Но почему-то эта торжественная и многозначащая фраза не показалась сейчас Титову такой уж во всех отношениях удачной. Вспомнив свои слова, Титов даже поморщился. «А вот что вышло…» — с горечью подумал он, и память услужливо повторила ему его разговор с Леной Орешниковой и то, что сказала потом жена. «Но ведь это было еще тогда — до несчастья с Колей! А теперь? Что же будет теперь?..»
25
Друзья не забывали Колю и часто навещали его в больнице. Но Коля бывал рад только Насте и Цыганенку да еще, пожалуй, Саше. Эти умели говорить с ним о чем угодно, но только не о том, что тяжким грузом давило сейчас на него. Симагин, и предстоящий суд, и безмолвные вопросы в глазах друзей: «Ну, а ты-то догадывался? Ну, а ты-то знал?» — все это угнетало и раздражало его. Даже мать и бабушка не умели скрыть своей тревоги и разговаривали с ним, как с больным, но не потому, думал Коля, что он действительно был болен, а потому, что впереди был суд, и мать и бабушка, как и он сам, ни на минуту не забывали об этом.
Коля поправлялся, и ему уже разрешили вставать и выходить в полукруглую, со стеклянными стенами гостиную, где выздоравливающие встречались со своими родными и друзьями.

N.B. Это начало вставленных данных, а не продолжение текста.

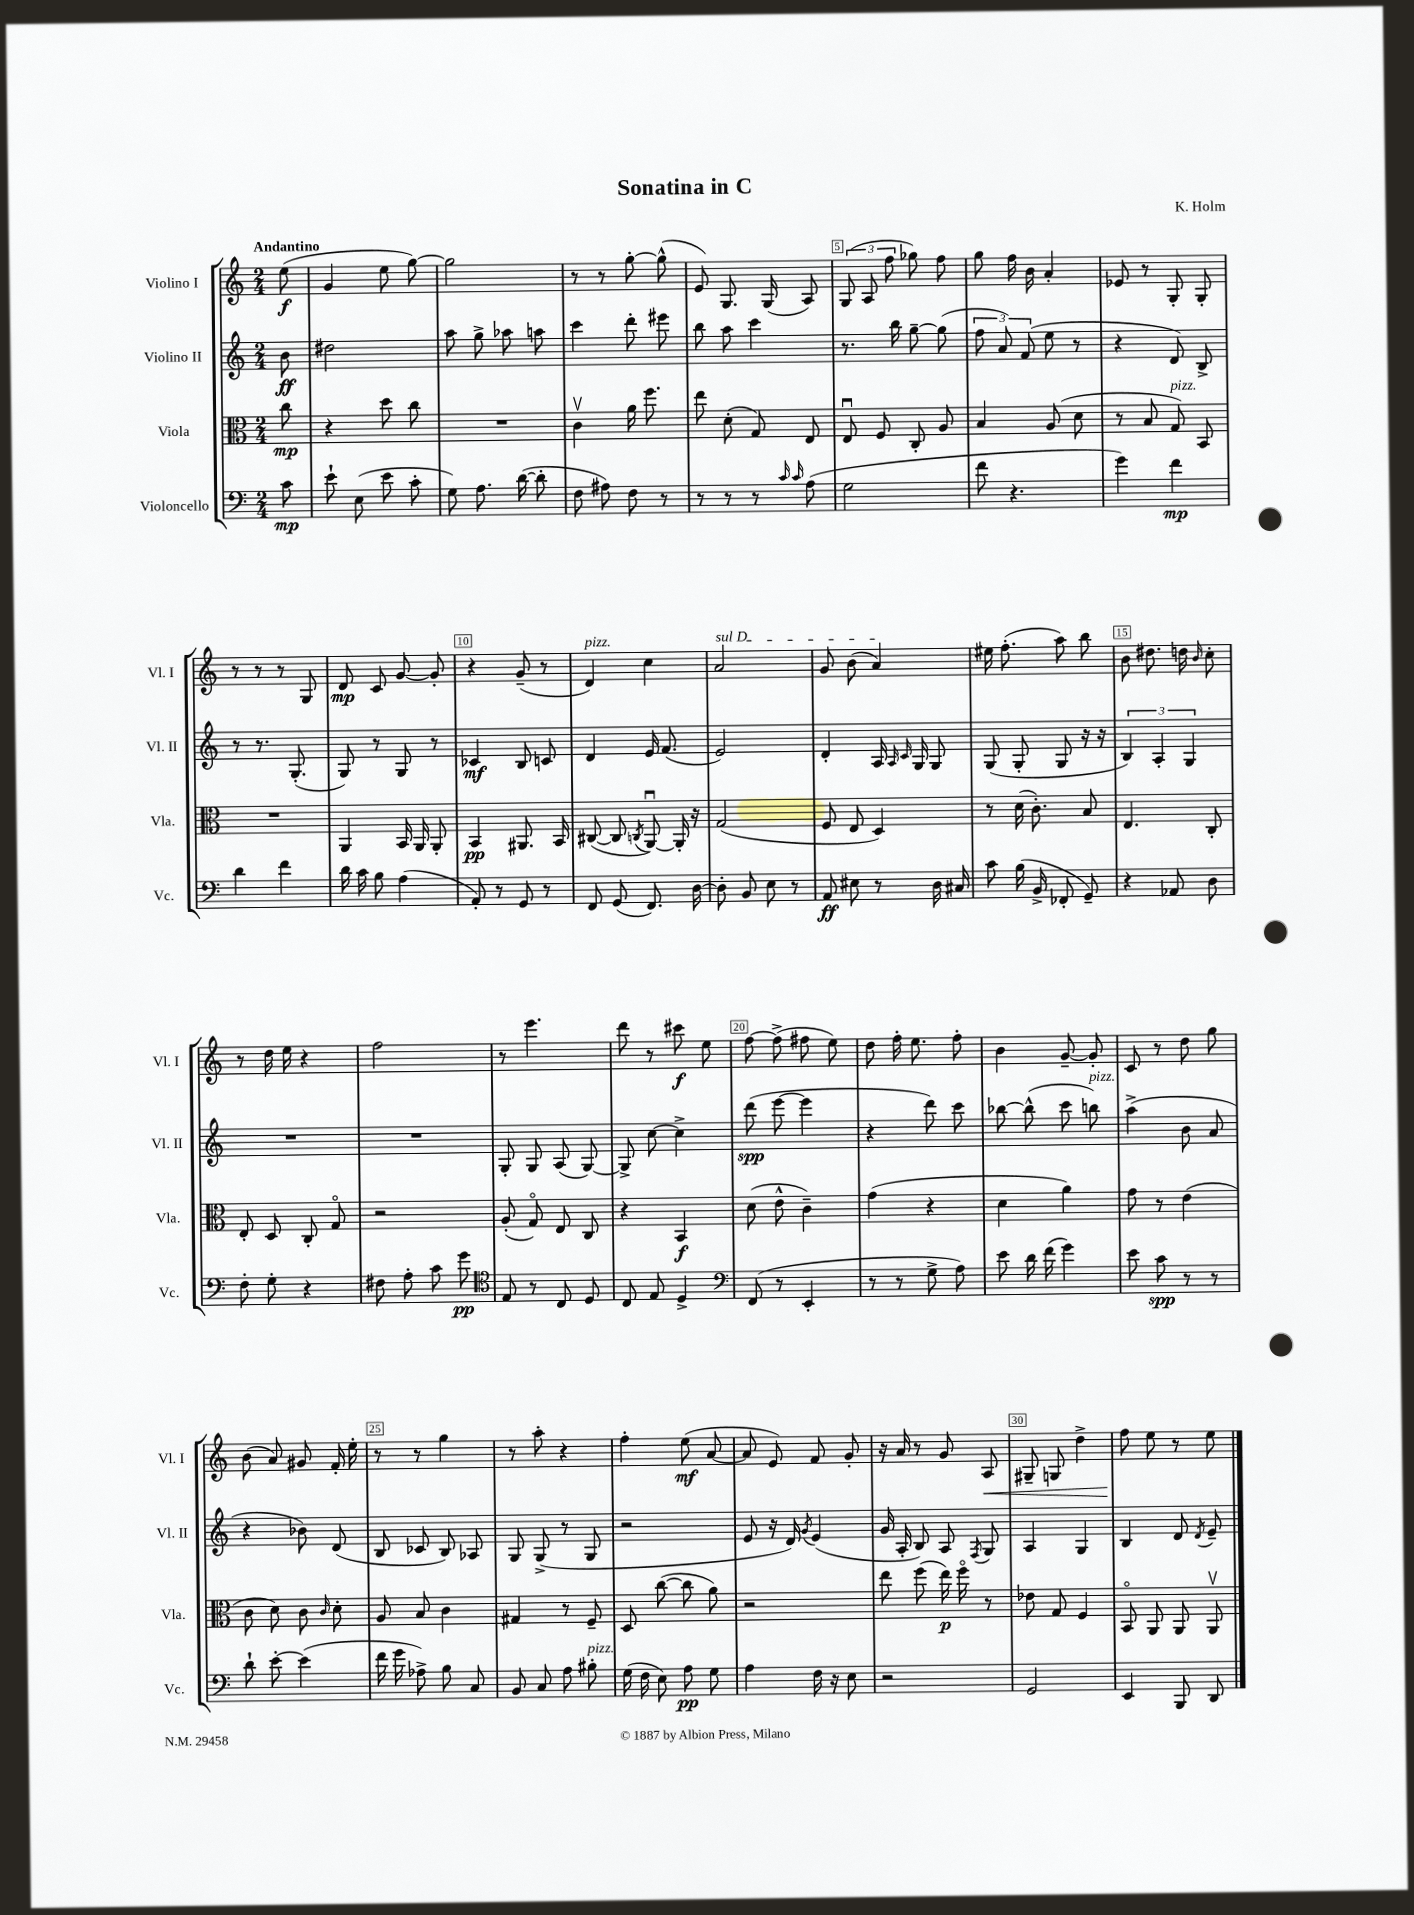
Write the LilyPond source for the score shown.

\header { title = "Sonatina in C" composer = "K. Holm" }
<<
\new StaffGroup <<
\new Staff = "s0" \with { instrumentName = "Violino I" shortInstrumentName = "Vl. I" } {
    \clef treble \key c \major \numericTimeSignature \time 2/4 \partial 8 \tempo "Andantino"
    \autoBeamOff e''8\f( |
    g'4 e''8 g''8~) |
    g''2 |
    r8 r8 g''8~-. g''8-^( |
    e'8) g8. g16( a8) |
    \tuplet 3/2 { g8( a8 f''8 } ges''8) f''8 |
    g''8 f''16 b'16 a'4-. |
    ees'8 r8 g8-. g8-. |
    r8 r8 r8 g8 |
    d'8\mp c'8 g'8~ g'8-. |
    r4 g'8--( r8 |
    d'4^\markup { \italic "pizz." }) c''4 |
    \once \override TextSpanner.bound-details.left.text = \markup { \italic "sul D" } a'2\startTextSpan |
    g'8 b'8( a'4\stopTextSpan) |
    eis''16 f''8.-.( a''8) b''8 |
    b'8 dis''8. d''16 \grace { b'16 } c''8-. |
    r8 d''16 e''16 r4 |
    f''2 |
    r8 e'''4. |
    d'''8 r8 cis'''8\f e''8 |
    f''8~ f''8->( fis''8 e''8) |
    d''8 f''16-. e''8. f''8-. |
    b'4 g'8~-- g'8-. |
    c'8 r8 d''8 g''8 |
    b'8( a'8) gis'8 f'16-. e''16-. |
    r8 r8 g''4 |
    r8 a''8-. r4 |
    f''4-. e''8\mf( a'8~ |
    a'8 e'8) f'8 g'8-. |
    r16 a'16 r8 g'8 a8\< |
    gis8-- g8 d''4-> |
    f''8\! e''8 r8 e''8 \bar "|." |
}
\new Staff = "s1" \with { instrumentName = "Violino II" shortInstrumentName = "Vl. II" } {
    \clef treble \key c \major \numericTimeSignature \time 2/4 \partial 8
    \autoBeamOff b'8\ff |
    dis''2 |
    a''8 g''8-> aes''8 a''8 |
    c'''4 d'''8-. eis'''8 |
    b''8 a''8 c'''4 |
    r8. b''16 g''8~-- g''8( |
    \tuplet 3/2 { f''8 a'8) f'8( } e''8 r8 |
    r4 d'8) b8-> |
    r8 r8. g8.-.( |
    g8) r8 g8 r8 |
    ces'4\mf b8 c'8 |
    d'4 e'16 f'8.( |
    e'2) |
    d'4-. a16 \grace { a16 c'16 } g16 g8 |
    g8( g8-. g8 r16 r16 |
    \tuplet 3/2 { b4) a4-. g4 } |
    R2 |
    R2 |
    g8-. g8 a8( g8~) |
    g8-> c''8~ c''4-> |
    d'''8\spp( e'''8~ e'''4 |
    r4 d'''8) c'''8 |
    bes''8~ bes''8-^( c'''8 b''8^\markup { \italic "pizz." }) |
    a''4->( b'8 a'8 |
    r4 bes'8) d'8( |
    b8 ces'8 b8) aes8 |
    g8 g8->( r8 g8 |
    r2 |
    e'8 r16 d'16) \acciaccatura { g'8 } e'4( |
    g'16 a16-. b8) a8 \acciaccatura { f8 } g8 |
    a4 g4 |
    b4 d'8 \acciaccatura { d'8 } e'8-- \bar "|." |
}
\new Staff = "s2" \with { instrumentName = "Viola" shortInstrumentName = "Vla." } {
    \clef alto \key c \major \numericTimeSignature \time 2/4 \partial 8
    \autoBeamOff c''8\mp |
    r4 d''8 c''8 |
    R2 |
    c'4\upbow a'16 f''8. |
    e''8 d'8-.( g8) e8 |
    e8\downbow f8 c8-. a8 |
    b4 a8( d'8 |
    r8 b8 g8^\markup { \italic "pizz." }) b,8 |
    R2 |
    a,4 b,16 a,16 a,8-. |
    b,4\pp ais,8. b,16 |
    cis8~( cis8 \acciaccatura { c8 } a,8~\downbow) a,16-. r16 |
    g2( |
    f8 e8 d4) |
    r8 d'16( c'8.-.) b8 |
    e4. c8-. |
    e8-. d8 c8-. g8\flageolet |
    r2 |
    a8-.( g8\flageolet) e8 c8 |
    r4 b,4\f |
    d'8( e'8-^ c'4--) |
    g'4( r4 |
    d'4 a'4) |
    g'8 r8 e'4( |
    c'8 d'8) c'8 \grace { c'16 } d'8-. |
    a8 b8 c'4 |
    gis4 r8 f8-- |
    d8 c''8~( c''8 a'8) |
    r2 |
    e''8 f''8( e''16\p) f''16\flageolet r8 |
    ees'8 g8 f4 |
    b,8\flageolet a,8 a,8 a,8\upbow \bar "|." |
}
\new Staff = "s3" \with { instrumentName = "Violoncello" shortInstrumentName = "Vc." } {
    \clef bass \key c \major \numericTimeSignature \time 2/4 \partial 8
    \autoBeamOff c'8\mp |
    e'8-! e8( e'8 c'8-. |
    g8) a8. d'16~( d'8-. |
    f8 ais8) f8 r8 |
    r8 r8 r8 \grace { c'16 c'16 } a8( |
    g2 |
    f'8 r4. |
    g'4) f'4\mp |
    d'4 f'4 |
    d'16 c'16 b8 a4( |
    a,8-.) r8 g,8 r8 |
    f,8 g,8( f,8.) d16~ |
    d8-. b,8 e8 r8 |
    a,8\ff eis8 r8 d16 cis16 |
    c'8 b16( b,16-> fes,8-. g,8--) |
    r4 aes,8 d8 |
    f8-. g8-. r4 |
    fis8 a8-. c'8 g'8\pp |
    \clef tenor e8 r8 c8 d8 |
    c8 e8 d4-> |
    \clef bass f,8( r8 e,4-. |
    r8 r8 g8-> a8) |
    e'8 d'16 f'16( g'4) |
    e'8 c'8\spp r8 r8 |
    d'8-! e'8~-. e'4( |
    f'16 g'16 aes8->) b8 c8 |
    b,8 c8 a8 bis8-.^\markup { \italic "pizz." } |
    g16( f16 e8) a8\pp g8 |
    a4 f16 r16 e8 |
    r2 |
    g,2 |
    e,4 b,,8 d,8 \bar "|." |
}
>>
>>
\layout { \context { \Score \override BarNumber.break-visibility = ##(#f #t #t) barNumberVisibility = #(every-nth-bar-number-visible 5) \override BarNumber.stencil = #(make-stencil-boxer 0.1 0.3 ly:text-interface::print) } }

Сегодня был приемный день, но уже с утра Колю навестили мать с бабушкой, Орешникова и ребята, Коля никого больше не ждал, когда вдруг его вызвали.

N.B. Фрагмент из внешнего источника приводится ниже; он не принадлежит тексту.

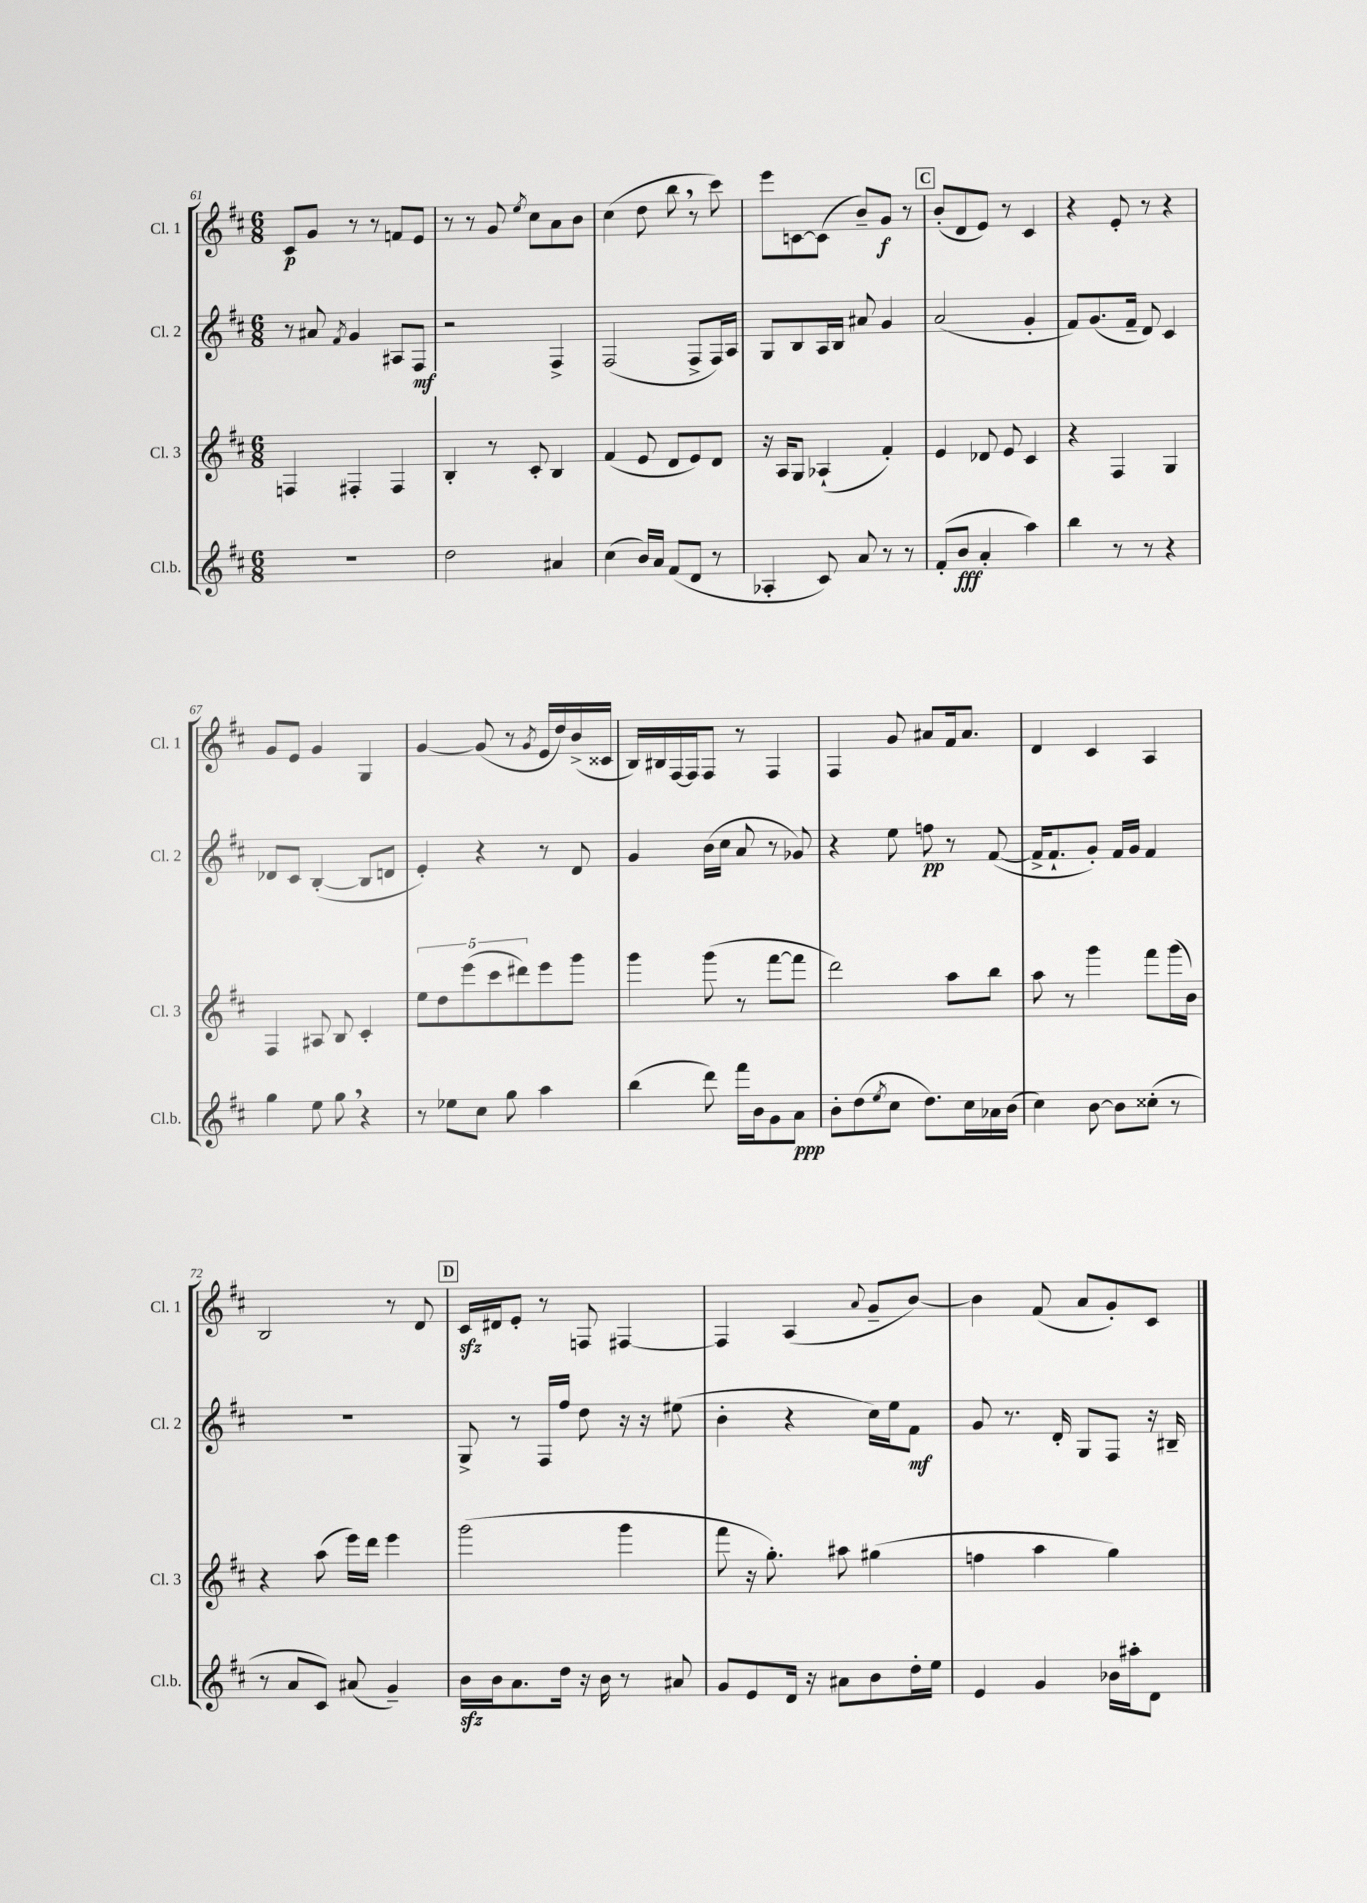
<<
\new StaffGroup <<
\new Staff = "s0" \with { instrumentName = "Cl. 1" shortInstrumentName = "Cl. 1" } {
    \clef treble \key d \major \numericTimeSignature \time 6/8
    cis'8\p g'8 r8 r8 f'8 e'8 |
    r8 r8 g'8 \acciaccatura { e''8 } cis''8 a'8 b'8 |
    cis''4( d''8 b''8 \breathe r8 cis'''8) |
    e'''8 c'8~ c'8( b'8--) g'8\f r8 |
    \mark \markup { \box "C" } b'8-.( d'8 e'8) r8 cis'4 |
    r4 e'8-. r8 r4 |
    g'8 e'8 g'4 g4 |
    g'4~ g'8( r8 \acciaccatura { g'8 } e'16 d''16) b'16->( cisis'16 |
    b16) bis16 fis16~ fis16 fis8 r8 fis4 |
    fis4 g'8 ais'8 fis'16 ais'8. |
    d'4 cis'4 a4 |
    b2 r8 d'8 |
    \mark \markup { \box "D" } cis'16\sfz dis'16 e'8-. r8 f8 fis4~ |
    fis4 a4( \appoggiatura { a'8 } g'8-- b'8~) |
    b'4 fis'8( a'8 g'8-.) cis'8 \bar "|." |
}
\new Staff = "s1" \with { instrumentName = "Cl. 2" shortInstrumentName = "Cl. 2" } {
    \clef treble \key d \major \numericTimeSignature \time 6/8
    r8 ais'8 \acciaccatura { fis'8 } g'4 ais8 fis8\mf |
    r2 fis4-> |
    fis2( fis8-> fis16) a16 |
    g8 b8 a16 b16 ais'8 g'4 |
    \mark \markup { \box "C" } a'2( g'4-. |
    fis'8) g'8.( fis'16-- d'8) cis'4 |
    des'8 cis'8 b4~-.( b8 d'8 |
    e'4-.) r4 r8 d'8 |
    g'4 b'16( cis''16 a'8 r8 ges'8) |
    r4 e''8 f''8\pp r8 fis'8~( |
    fis'16-> fis'8.-! g'8-.) fis'16 g'16 fis'4 |
    R2. |
    \mark \markup { \box "D" } g8-> r8 fis16 fis''16 d''8 r16 r16 eis''8( |
    b'4-. r4 cis''16) e''16 fis'8\mf |
    g'8 r8. d'16-. g8 fis8 r16 bis16-- \bar "|." |
}
\new Staff = "s2" \with { instrumentName = "Cl. 3" shortInstrumentName = "Cl. 3" } {
    \clef treble \key d \major \numericTimeSignature \time 6/8
    f4 fis4-. fis4 |
    b4-. r8 cis'8-. b4 |
    fis'4( e'8 d'8 e'8) d'8 |
    r16 a16 g8 aes4-!( fis'4-.) |
    \mark \markup { \box "C" } e'4 des'8 e'8 cis'4 |
    r4 fis4 g4 |
    fis4 ais8 b8 cis'4-. |
    \tuplet 5/4 { e''8 d''8 e'''8( cis'''8 dis'''8) } e'''8 g'''8 |
    g'''4 g'''8( r8 fis'''8~ fis'''8 |
    d'''2) a''8 b''8 |
    a''8 r8 g'''4 fis'''8 g'''16( b'16) |
    r4 a''8( e'''16) d'''16 e'''4 |
    \mark \markup { \box "D" } g'''2( g'''4 |
    fis'''8 r16 g''8.-.) ais''8 gis''4( |
    f''4 a''4 g''4) \bar "|." |
}
\new Staff = "s3" \with { instrumentName = "Cl.b." shortInstrumentName = "Cl.b." } {
    \clef treble \key d \major \numericTimeSignature \time 6/8
    R2. |
    d''2 ais'4 |
    cis''4( b'16) a'16 fis'8( d'8 r8 |
    aes4-. cis'8) a'8 r8 r8 |
    \mark \markup { \box "C" } fis'8-.( b'8\fff a'4-. a''4) |
    b''4 r8 r8 r4 |
    g''4 e''8 g''8 \breathe r4 |
    r8 ees''8 cis''8 g''8 a''4 |
    b''4( d'''8) fis'''16 b'16 g'8 a'8\ppp |
    b'8-. d''8( \acciaccatura { e''8 } cis''8 d''8.) cis''16 aes'16 b'16( |
    cis''4) b'8~ b'8 cisis''8-.( r8 |
    r8 a'8 cis'8) ais'8( g'4--) |
    \mark \markup { \box "D" } b'16\sfz b'16 a'8. d''16 r16 b'16 r8 ais'8 |
    g'8 e'8 d'16 r16 ais'8 b'8 d''16-. e''16 |
    e'4 g'4 bes'16 ais''16-. d'8 \bar "|." |
}
>>
>>
\layout { \context { \Score currentBarNumber = #61 } }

— Быстров, к тебе, — сказала больничная сестра.
Сестру все, и врачи и больные, звали Сонечкой, хотя ей было не меньше сорока и она была весьма рослой женщиной. Должно быть, Сонечкой ее звали за покладистость и доброту. Сонечка была жалостливая и часто плакала из-за всякого пустяка, принимая живейшее участие в судьбе своих больных. Колю она сразу же выделила из всей палаты и стала жалеть и выхаживать, как собственного сына.
— Этакого да не уберечь! — часто восклицала она, грозя кому-то пальцем. — Мне бы такого сына…
«Кто же это?» — встревожился Коля, медленно идя к дверям гостиной. Ему еще трудно было ходить одному. Сонечка поддерживала его под руку.